Page 101 of Ace of Spades


Font Size:

He was an amateur, a local hire rather than Shaw's elite, and his stance telegraphed everything.

I stepped into his space and brought my cane down on his wrist. The gun clattered to the floor, and confusion crossed his face as he tried to understand how a man with a cane could move that fast. It was his final thought before my silver handle crushed his trachea.

My leg screamed at me for the rapid movement, and I ignored it.

I collected the radio units and security badges for Xavier to disable remotely.

"Camera loop confirmed," Xavier reported through our earpieces. "Reid's team secured the sublevel. Prototype location confirmed. Elevator access twenty meters ahead."

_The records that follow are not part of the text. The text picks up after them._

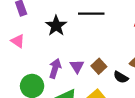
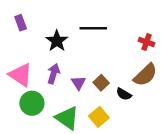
pink triangle: (18, 41) -> (21, 75), moved, size x1.6
purple arrow: (55, 68) -> (53, 74), moved

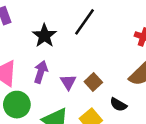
black line: (93, 28) -> (85, 22), turned -55
black semicircle: (124, 94) -> (118, 105), moved

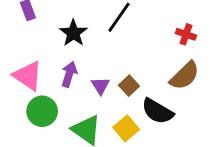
black semicircle: (118, 105) -> (157, 111), size x1.6

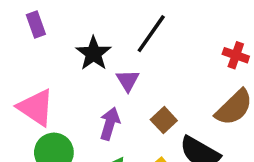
purple arrow: (69, 74) -> (110, 124), moved
purple triangle: (101, 86) -> (128, 80), moved

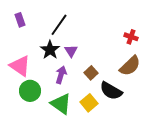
black line: (151, 34) -> (59, 25), moved
black star: (94, 53) -> (50, 50), moved

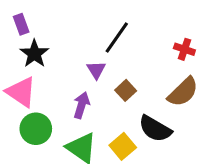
black line: (59, 25) -> (117, 37), moved
black star: (50, 50) -> (34, 54), moved
brown square: (91, 73) -> (126, 90), moved

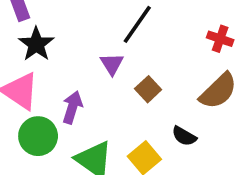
purple arrow: (81, 105) -> (72, 107), moved
black semicircle: (155, 129) -> (184, 136), size x0.6

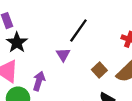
brown square: (148, 89) -> (99, 70), moved

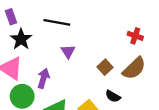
black line: (78, 30) -> (57, 22), moved, turned 65

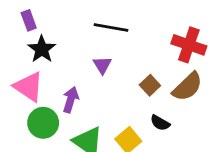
black line: (57, 22) -> (111, 28), moved
red cross: (135, 36) -> (189, 45), size x1.6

Reid's voice cut in. "East corridor clear. Moving to extraction with the package. You're clear to proceed to Shaw."

The elevator doors parted to reveal private access to the executive level, and Ling's keycard worked perfectly.

The interior featured gold-veined marble floors and mahogany panels, wealth designed to intimidate visitors before they reached Shaw. The gold Fibonacci spiral on the control panel mimicked my Spade Tower design, but the proportions were poor and the edges uneven in another failed attempt at replication.

"Identical security architecture," Maxime said, standing close enough that his breath warmed my neck. "Two generations behind ours."

Shaw's obsession with replication never included timeliness.

The elevator ascended. Twenty-six hours had passed since I'd marked him, since I'd claimed him, and his proximity still did things to me I couldn't afford. Not yet.

But soon. After the mission, after Shaw, after vengeance. The future had always been tactical objectives and acquisitions, but now it held other possibilities, dangerous ones.

"He builds his kingdom from our scraps," I said.

My watch vibrated with Reid's message: East sector clear. Security neutralized. Prototype secured.

Reid had the Banshee, and now I just needed Shaw.

The doors opened onto a gallery of insults. A Basquiat landscape hung on the left wall with a composition eerily similar to mine in Cincinnati, while a Hemming sculpture from the artist's lesser Blue Period stood opposite. Shaw had studied photographs of my collection and acquired whatever approximations he could find, treating art as inventory rather than revelation in another fundamental misunderstanding of power.

Maxime's shoulder brushed mine as we approached the corner. The bruises I'd left along his throat were visible above his tactical collar, purple-black against olive skin. He was mine.

"Two guards ahead," he whispered. "Local security. They look nervous."

The silver tip of my cane pressed into imported marble, and each step sent pain radiating up my damaged leg where metal ground against bone. I welcomed it because pain clarified and pain focused.

I nodded once.

Maxime moved, and the guard on the left registered the threat too late. Hand over mouth, strike to the nerve cluster, and the body went down silent. The second reached for his weapon, and I struck with my cane to the jaw and collapsed his throat before a second strike to the temple finished it.

We dragged the bodies behind an antique screen, and our eyes met briefly in the silent language of thirty-two years. I noted the dilation of his pupils and the slight flush beneath his skin. The hunt always affected him this way.

"Ready?" He withdrew his sidearm.

I nodded.

The doors swung open to reveal Shaw's private office. Floor-to-ceiling windows displayed Macau's skyline as casino lights pulsed across the harbor. The space was a masterclass in wealth without taste, with every element selected to mirror what he'd seen in my residences over the years.

Maxime drew his suppressed Glock, stepping into position at my right. The time for stealth was over.

The rosewood desk was custom carved to mirror mine but with the proportions all wrong. The Italian leather chair was a shade too orange to be genuine cognac. Black marble veined with gold stood where mine featured blue-black basalt, and the crystal decanter mimicked my antique Baccarat, but the cut lacked quality.

It was like a child's crayon approximation of a masterpiece.

Behind the oversized desk sat Gideon Shaw, with his silver hair immaculate and his tailored suit too tight across the shoulders. A crystal tumbler of amber liquid rested by his right hand, and the smile that spread across his face contained nothing but smug satisfaction.

"Algerone." He raised his glass in mock salute. "Your timing is impeccable as always."